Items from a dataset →
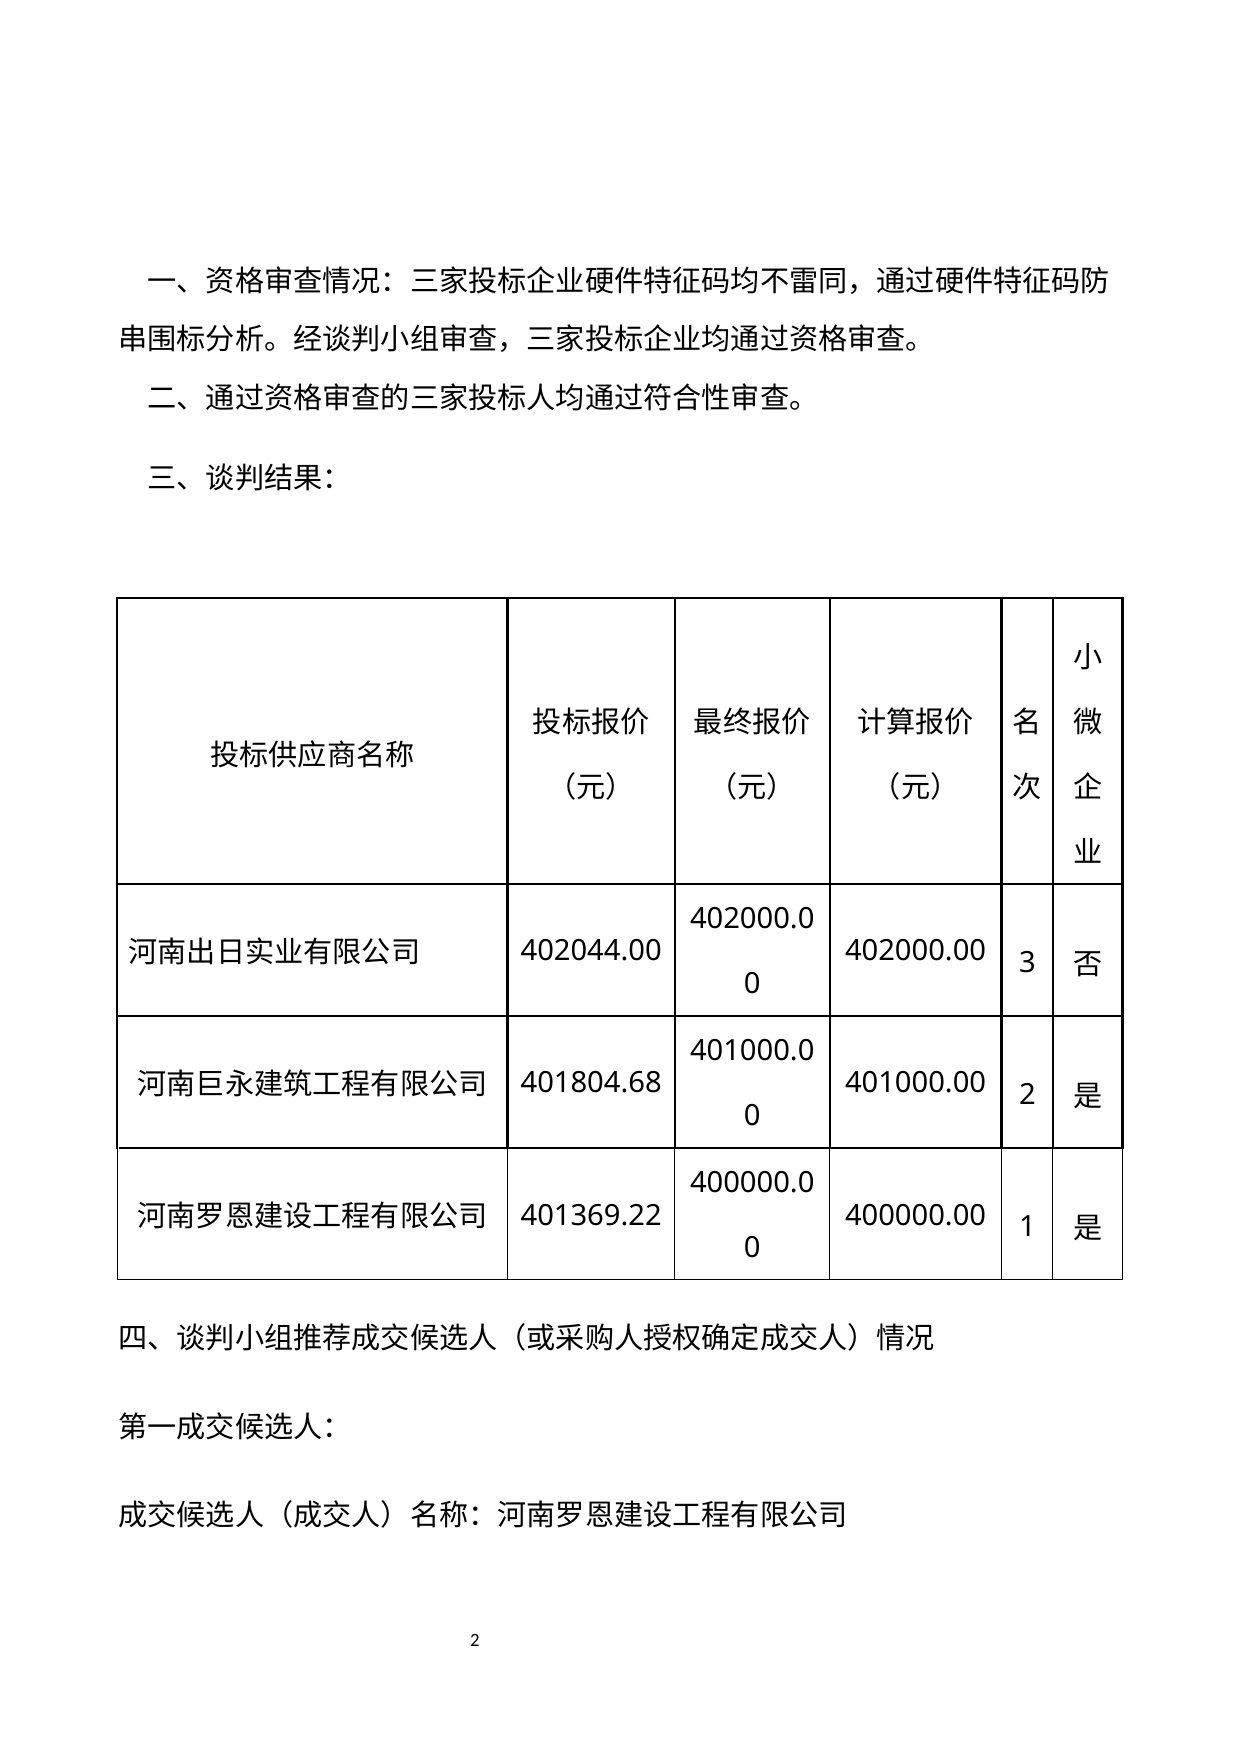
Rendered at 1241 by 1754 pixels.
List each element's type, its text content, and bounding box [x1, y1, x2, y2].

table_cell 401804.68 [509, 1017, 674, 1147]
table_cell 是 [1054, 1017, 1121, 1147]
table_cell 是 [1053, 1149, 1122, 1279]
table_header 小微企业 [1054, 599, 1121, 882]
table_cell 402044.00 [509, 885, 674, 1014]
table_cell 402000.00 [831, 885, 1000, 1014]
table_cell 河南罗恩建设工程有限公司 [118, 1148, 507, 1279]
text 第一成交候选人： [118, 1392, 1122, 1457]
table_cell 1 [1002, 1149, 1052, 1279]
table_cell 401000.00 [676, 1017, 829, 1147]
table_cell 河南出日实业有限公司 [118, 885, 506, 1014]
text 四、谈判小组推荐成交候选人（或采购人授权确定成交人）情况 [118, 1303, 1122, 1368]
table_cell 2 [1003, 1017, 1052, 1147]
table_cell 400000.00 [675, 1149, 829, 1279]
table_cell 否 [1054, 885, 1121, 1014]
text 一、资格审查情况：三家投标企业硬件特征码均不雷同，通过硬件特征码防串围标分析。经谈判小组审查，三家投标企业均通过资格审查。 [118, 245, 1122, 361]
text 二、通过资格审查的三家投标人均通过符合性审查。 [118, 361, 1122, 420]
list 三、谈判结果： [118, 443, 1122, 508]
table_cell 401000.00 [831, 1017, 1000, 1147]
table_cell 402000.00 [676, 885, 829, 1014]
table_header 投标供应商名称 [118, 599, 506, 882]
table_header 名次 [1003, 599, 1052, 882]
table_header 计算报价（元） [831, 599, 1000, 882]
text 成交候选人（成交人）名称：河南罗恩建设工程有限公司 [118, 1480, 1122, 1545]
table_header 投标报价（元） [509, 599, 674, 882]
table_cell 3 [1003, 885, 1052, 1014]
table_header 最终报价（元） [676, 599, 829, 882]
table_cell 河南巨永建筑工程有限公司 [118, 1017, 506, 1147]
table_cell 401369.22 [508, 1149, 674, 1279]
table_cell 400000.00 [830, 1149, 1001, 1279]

Assigned task →
All lines from the one containing "List each element's" through the end of the records, both ends included, are to be quoted exactly; please add nothing else.

Answer section →
List each element's type, its text content, and bounding box [x1, y1, x2, y2].

table_cell 401804.68 [509, 1017, 674, 1147]
table_cell 是 [1054, 1017, 1121, 1147]
table_cell 是 [1053, 1149, 1122, 1279]
table_header 小微企业 [1054, 599, 1121, 882]
table_cell 402044.00 [509, 885, 674, 1014]
table_cell 402000.00 [831, 885, 1000, 1014]
table_cell 河南罗恩建设工程有限公司 [118, 1148, 507, 1279]
text 第一成交候选人： [118, 1392, 1122, 1457]
table_cell 1 [1002, 1149, 1052, 1279]
table_cell 401000.00 [676, 1017, 829, 1147]
table_cell 河南出日实业有限公司 [118, 885, 506, 1014]
text 四、谈判小组推荐成交候选人（或采购人授权确定成交人）情况 [118, 1303, 1122, 1368]
table_cell 2 [1003, 1017, 1052, 1147]
table_cell 400000.00 [675, 1149, 829, 1279]
table_cell 否 [1054, 885, 1121, 1014]
text 一、资格审查情况：三家投标企业硬件特征码均不雷同，通过硬件特征码防串围标分析。经谈判小组审查，三家投标企业均通过资格审查。 [118, 245, 1122, 361]
text 二、通过资格审查的三家投标人均通过符合性审查。 [118, 361, 1122, 420]
list 三、谈判结果： [118, 443, 1122, 508]
table_cell 401000.00 [831, 1017, 1000, 1147]
table_cell 402000.00 [676, 885, 829, 1014]
table_header 投标供应商名称 [118, 599, 506, 882]
table_header 名次 [1003, 599, 1052, 882]
table_header 计算报价（元） [831, 599, 1000, 882]
text 成交候选人（成交人）名称：河南罗恩建设工程有限公司 [118, 1480, 1122, 1545]
table_header 投标报价（元） [509, 599, 674, 882]
table_cell 3 [1003, 885, 1052, 1014]
table_header 最终报价（元） [676, 599, 829, 882]
table_cell 河南巨永建筑工程有限公司 [118, 1017, 506, 1147]
table_cell 401369.22 [508, 1149, 674, 1279]
table_cell 400000.00 [830, 1149, 1001, 1279]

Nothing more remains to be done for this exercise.